* [Given task] Repeat all the records exactly, omitting pictures.

* [Given information]
++++++++

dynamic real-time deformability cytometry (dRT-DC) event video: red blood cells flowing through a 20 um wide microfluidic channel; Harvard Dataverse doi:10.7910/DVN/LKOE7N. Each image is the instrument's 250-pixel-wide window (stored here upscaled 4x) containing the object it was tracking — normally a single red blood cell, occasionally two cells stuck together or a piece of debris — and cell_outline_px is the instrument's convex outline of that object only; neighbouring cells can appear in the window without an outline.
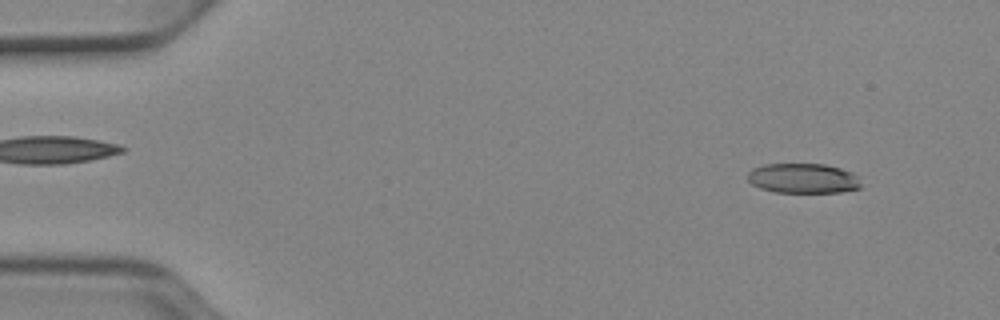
{"species": "Egyptian fruit bat (a non-hibernating species)", "species_latin": "Rousettus aegyptiacus", "temperature_condition": "cold", "stored_images_in_passage": 51, "camera_frame_rate_fps": 3000, "um_per_image_px": 0.085, "animal": {"sex": "female"}, "frame": {"image": 1, "passage_image": 4, "time_ms": 1.0, "image_size_px": [1000, 320], "cell_outline_px": [[864, 188], [840, 192], [776, 192], [760, 188], [752, 184], [748, 180], [748, 172], [752, 168], [764, 164], [824, 164], [840, 168], [852, 172], [856, 176]], "centroid_in_image_um": [68.28, 15.16], "position_along_channel_um": 16.7, "area_um2": 19.83}}
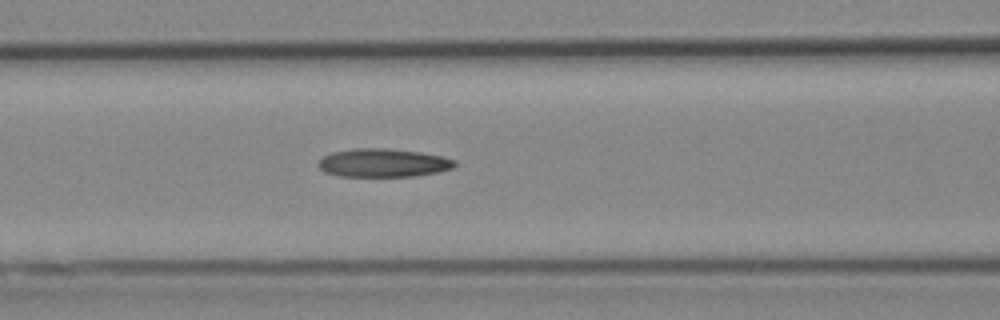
{"frame": {"image": 2, "passage_image": 21, "time_ms": 6.667, "image_size_px": [1000, 320], "cell_outline_px": [[456, 164], [452, 168], [436, 172], [416, 176], [336, 176], [324, 172], [316, 164], [324, 156], [332, 152], [352, 148], [384, 148], [420, 152], [440, 156], [456, 160]], "centroid_in_image_um": [32.53, 13.84], "position_along_channel_um": 134.1, "area_um2": 22.54}}
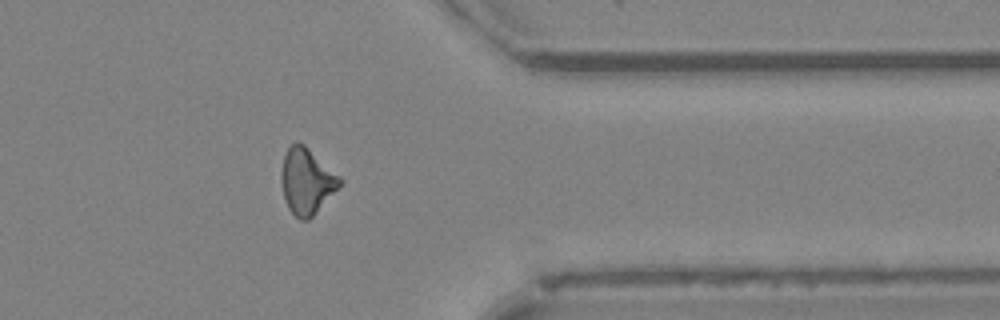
{"frame": {"image": 3, "passage_image": 41, "time_ms": 13.333, "image_size_px": [1000, 320], "cell_outline_px": [[344, 180], [312, 216], [308, 220], [300, 220], [288, 208], [284, 200], [280, 180], [280, 172], [284, 156], [288, 148], [296, 140], [304, 144], [340, 176]], "centroid_in_image_um": [26.03, 15.38], "position_along_channel_um": 385.4, "area_um2": 22.31}, "authors_computed_cell_mechanics": {"area_um2": 22.0796, "velocity_mm_per_s": 3.9336, "shape_relaxation_time_tau1_ms": null, "shape_relaxation_time_tau2_ms": 6.2772, "deformation_change_tau1": null, "deformation_change_tau2": 0.1714}}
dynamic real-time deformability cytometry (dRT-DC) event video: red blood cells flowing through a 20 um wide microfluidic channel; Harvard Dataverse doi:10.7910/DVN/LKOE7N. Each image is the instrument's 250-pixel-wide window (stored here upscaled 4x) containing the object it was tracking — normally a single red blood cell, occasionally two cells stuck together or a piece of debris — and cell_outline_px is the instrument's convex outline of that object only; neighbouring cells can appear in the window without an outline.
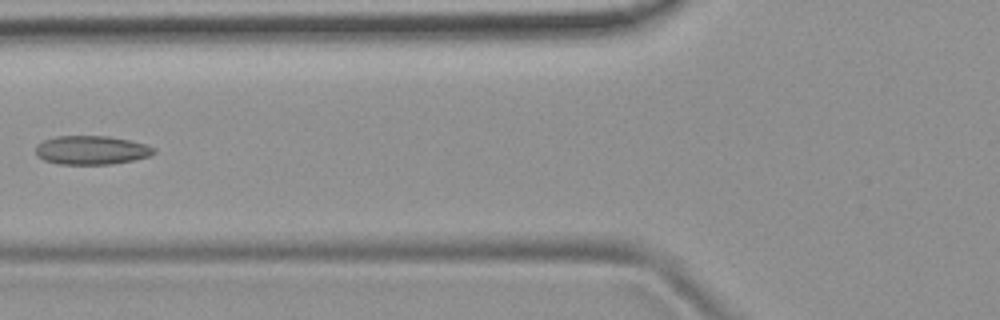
{"species": "common noctule bat (a hibernating species)", "species_latin": "Nyctalus noctula", "temperature_condition": "room temperature", "stored_images_in_passage": 6, "camera_frame_rate_fps": 3000, "um_per_image_px": 0.085, "animal": {"sex": "female", "body_mass_g": 19.9}, "frame": {"image": 1, "passage_image": 5, "time_ms": 5.667, "image_size_px": [1000, 320], "cell_outline_px": [[156, 152], [148, 156], [132, 160], [112, 164], [60, 164], [44, 160], [36, 156], [36, 144], [44, 140], [56, 136], [108, 136], [128, 140], [144, 144], [156, 148]], "centroid_in_image_um": [7.74, 12.76], "position_along_channel_um": 118.1, "area_um2": 19.77}}
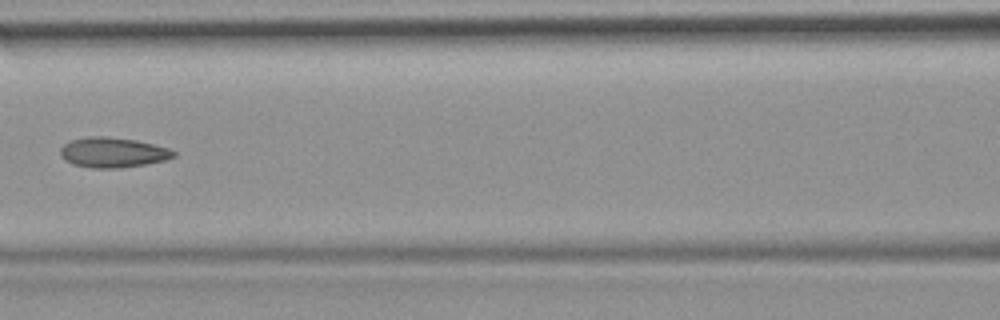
{"frame": {"image": 2, "passage_image": 6, "time_ms": 6.667, "image_size_px": [1000, 320], "cell_outline_px": [[176, 156], [164, 160], [144, 164], [120, 168], [92, 168], [72, 164], [64, 160], [60, 156], [60, 148], [64, 144], [72, 140], [88, 136], [104, 136], [136, 140], [168, 148], [176, 152]], "centroid_in_image_um": [9.56, 12.96], "position_along_channel_um": 157.0, "area_um2": 19.83}}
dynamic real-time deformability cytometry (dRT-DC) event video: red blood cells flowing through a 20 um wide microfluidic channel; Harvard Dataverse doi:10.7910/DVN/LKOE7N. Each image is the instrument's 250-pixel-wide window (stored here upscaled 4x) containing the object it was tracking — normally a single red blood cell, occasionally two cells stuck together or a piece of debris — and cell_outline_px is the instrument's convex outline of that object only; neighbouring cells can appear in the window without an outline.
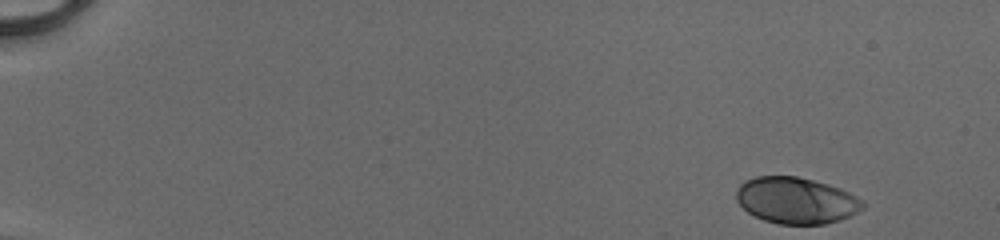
{"species": "human", "species_latin": "Homo sapiens", "temperature_condition": "cold", "stored_images_in_passage": 48, "camera_frame_rate_fps": 3000, "um_per_image_px": 0.085, "donor": {"sex": "male"}, "frame": {"image": 1, "passage_image": 1, "time_ms": 0.0, "image_size_px": [1000, 240], "cell_outline_px": [[864, 208], [840, 220], [824, 224], [780, 224], [764, 220], [748, 212], [736, 200], [736, 188], [744, 180], [756, 176], [796, 176], [828, 184], [840, 188], [864, 200]], "centroid_in_image_um": [67.66, 17.03], "position_along_channel_um": 17.3, "area_um2": 34.16}}
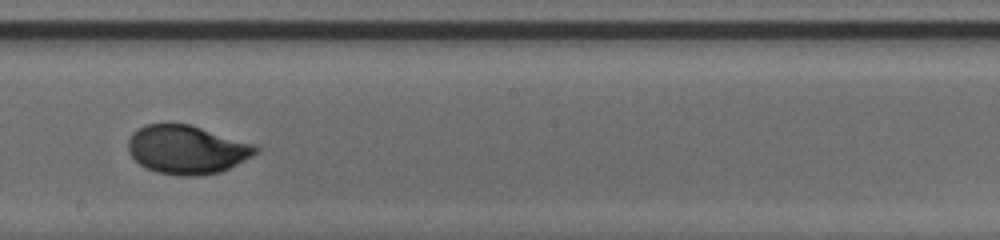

++++++++

* [The output]
dynamic real-time deformability cytometry (dRT-DC) event video: red blood cells flowing through a 20 um wide microfluidic channel; Harvard Dataverse doi:10.7910/DVN/LKOE7N. Each image is the instrument's 250-pixel-wide window (stored here upscaled 4x) containing the object it was tracking — normally a single red blood cell, occasionally two cells stuck together or a piece of debris — and cell_outline_px is the instrument's convex outline of that object only; neighbouring cells can appear in the window without an outline.
{"species": "Egyptian fruit bat (a non-hibernating species)", "species_latin": "Rousettus aegyptiacus", "temperature_condition": "cold", "stored_images_in_passage": 51, "camera_frame_rate_fps": 3000, "um_per_image_px": 0.085, "animal": {"sex": "female"}, "frame": {"image": 1, "passage_image": 4, "time_ms": 1.0, "image_size_px": [1000, 320], "cell_outline_px": [[864, 188], [840, 192], [776, 192], [760, 188], [752, 184], [748, 180], [748, 172], [752, 168], [764, 164], [824, 164], [840, 168], [852, 172], [856, 176]], "centroid_in_image_um": [68.28, 15.16], "position_along_channel_um": 16.7, "area_um2": 19.83}}
{"frame": {"image": 2, "passage_image": 21, "time_ms": 6.667, "image_size_px": [1000, 320], "cell_outline_px": [[456, 164], [452, 168], [436, 172], [416, 176], [336, 176], [324, 172], [316, 164], [324, 156], [332, 152], [352, 148], [384, 148], [420, 152], [440, 156], [456, 160]], "centroid_in_image_um": [32.53, 13.84], "position_along_channel_um": 134.1, "area_um2": 22.54}}
{"frame": {"image": 3, "passage_image": 41, "time_ms": 13.333, "image_size_px": [1000, 320], "cell_outline_px": [[344, 180], [312, 216], [308, 220], [300, 220], [288, 208], [284, 200], [280, 180], [280, 172], [284, 156], [288, 148], [296, 140], [304, 144], [340, 176]], "centroid_in_image_um": [26.03, 15.38], "position_along_channel_um": 385.4, "area_um2": 22.31}, "authors_computed_cell_mechanics": {"area_um2": 22.0796, "velocity_mm_per_s": 3.9336, "shape_relaxation_time_tau1_ms": null, "shape_relaxation_time_tau2_ms": 6.2772, "deformation_change_tau1": null, "deformation_change_tau2": 0.1714}}
dynamic real-time deformability cytometry (dRT-DC) event video: red blood cells flowing through a 20 um wide microfluidic channel; Harvard Dataverse doi:10.7910/DVN/LKOE7N. Each image is the instrument's 250-pixel-wide window (stored here upscaled 4x) containing the object it was tracking — normally a single red blood cell, occasionally two cells stuck together or a piece of debris — and cell_outline_px is the instrument's convex outline of that object only; neighbouring cells can appear in the window without an outline.
{"species": "common noctule bat (a hibernating species)", "species_latin": "Nyctalus noctula", "temperature_condition": "room temperature", "stored_images_in_passage": 6, "camera_frame_rate_fps": 3000, "um_per_image_px": 0.085, "animal": {"sex": "female", "body_mass_g": 19.9}, "frame": {"image": 1, "passage_image": 5, "time_ms": 5.667, "image_size_px": [1000, 320], "cell_outline_px": [[156, 152], [148, 156], [132, 160], [112, 164], [60, 164], [44, 160], [36, 156], [36, 144], [44, 140], [56, 136], [108, 136], [128, 140], [144, 144], [156, 148]], "centroid_in_image_um": [7.74, 12.76], "position_along_channel_um": 118.1, "area_um2": 19.77}}
{"frame": {"image": 2, "passage_image": 6, "time_ms": 6.667, "image_size_px": [1000, 320], "cell_outline_px": [[176, 156], [164, 160], [144, 164], [120, 168], [92, 168], [72, 164], [64, 160], [60, 156], [60, 148], [64, 144], [72, 140], [88, 136], [104, 136], [136, 140], [168, 148], [176, 152]], "centroid_in_image_um": [9.56, 12.96], "position_along_channel_um": 157.0, "area_um2": 19.83}}
dynamic real-time deformability cytometry (dRT-DC) event video: red blood cells flowing through a 20 um wide microfluidic channel; Harvard Dataverse doi:10.7910/DVN/LKOE7N. Each image is the instrument's 250-pixel-wide window (stored here upscaled 4x) containing the object it was tracking — normally a single red blood cell, occasionally two cells stuck together or a piece of debris — and cell_outline_px is the instrument's convex outline of that object only; neighbouring cells can appear in the window without an outline.
{"species": "human", "species_latin": "Homo sapiens", "temperature_condition": "cold", "stored_images_in_passage": 48, "camera_frame_rate_fps": 3000, "um_per_image_px": 0.085, "donor": {"sex": "male"}, "frame": {"image": 1, "passage_image": 1, "time_ms": 0.0, "image_size_px": [1000, 240], "cell_outline_px": [[864, 208], [840, 220], [824, 224], [780, 224], [764, 220], [748, 212], [736, 200], [736, 188], [744, 180], [756, 176], [796, 176], [828, 184], [840, 188], [864, 200]], "centroid_in_image_um": [67.66, 17.03], "position_along_channel_um": 17.3, "area_um2": 34.16}}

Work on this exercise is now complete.